Ulrich Plenzdorf/ Rüdiger Dammann - Ein Land genannt die DDR
S.Fischer Verlag

ISBN 3-10-009645-2

Die kleinen Wahrheiten eines vergangenen Staates
Ein Land genannt die DDR

Seit den Jahren der Wende wurden viele Bücher über die DDR geschrieben und verlegt. Es waren viele Rechtfertigungspamphlete dabei, Charakterstudien und wissenschaftliche Arbeiten. Auf jeden Fall gab es viele Schmähschriften oder trotzige Ostalgieschwarten. Sicher waren auch einige Bücher dabei, die es verdienen, öfter gelesen zu werden. „Ein Land genannt die DDR“ gehört dazu. „Die DDR ist immer noch lebendig, trotz aller Versuche, sie zum Verschwinden zu bringen: Sie ist präsent als Lebensgeschichte von Millionen von Menschen.“

Das im S.Fischer Verlag erschienene Buch, das sich mit den „kleinen Wahrheiten“ eines gewesenen Staates auseinandersetzt, setzt einen warmen Klecks in eine unüberschaubare Literaturauswahl. So fängt die Ehrlichkeit dieses Buches bereits bei der Frage an, wann die „Wende“ überhaupt ihren Anfang nahm. Begann sie bereits mit den Aufständen vom 17.Juni 1953 oder sorgte Günter Schabowski mit seiner versehentlich geöffneten Grenzöffnung für „die Wende“? Glücklicherweise erwarten den Leser keinen kühlen Statistiken oder das ganze Gegenteil. Denn nichts wäre schlimmer als Lobhudelei oder Resignation. Nichts ist näher an der Wirklichkeit, als persönliche Schicksale.

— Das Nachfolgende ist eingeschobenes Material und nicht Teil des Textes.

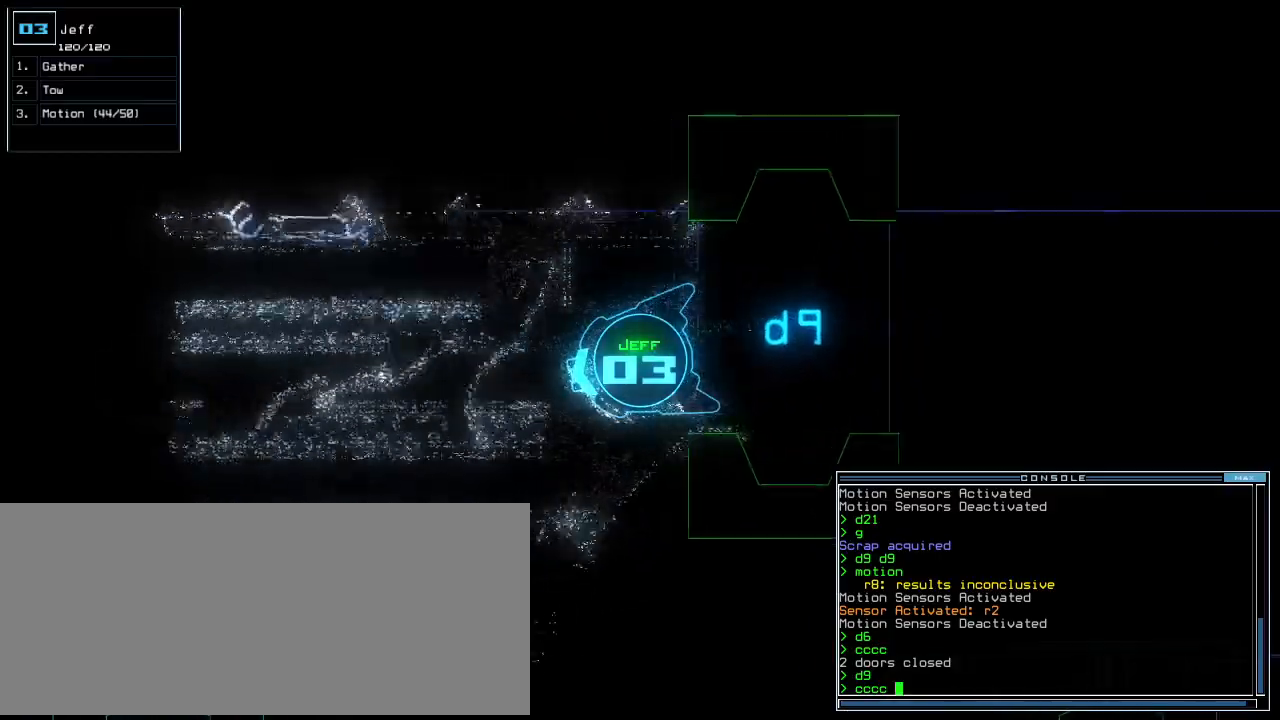
{"keys": ["up"], "events": [[100, "return", "down"], [180, "return", "up"]]}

Vielschichtig, vielgestaltig, komplex oder einfach. Mehr als 40 Jahre im Osten. Wie es war in der DDR zu leben, zu lieben und zu arbeiten? Von Anfang und Ende der Deutschen Demokratischen Republik und dem Leben dazwischen erzählen die Autoren des Buches. Alle sind Kinder eines Landes, welches der erste demokratische Staat der Arbeit und Bauern auf deutschem Boden sein wollte. Nur einer kam aus dem Westen und so eröffnet der Autor Claus Leggewie mit seiner Sicht der Dinge. Er schreibt über die schwierigen Anfänge nach dem Krieg und verknüpft Eckdaten deutscher Geschichte mit seinen eigenen persönlichen Erlebnissen.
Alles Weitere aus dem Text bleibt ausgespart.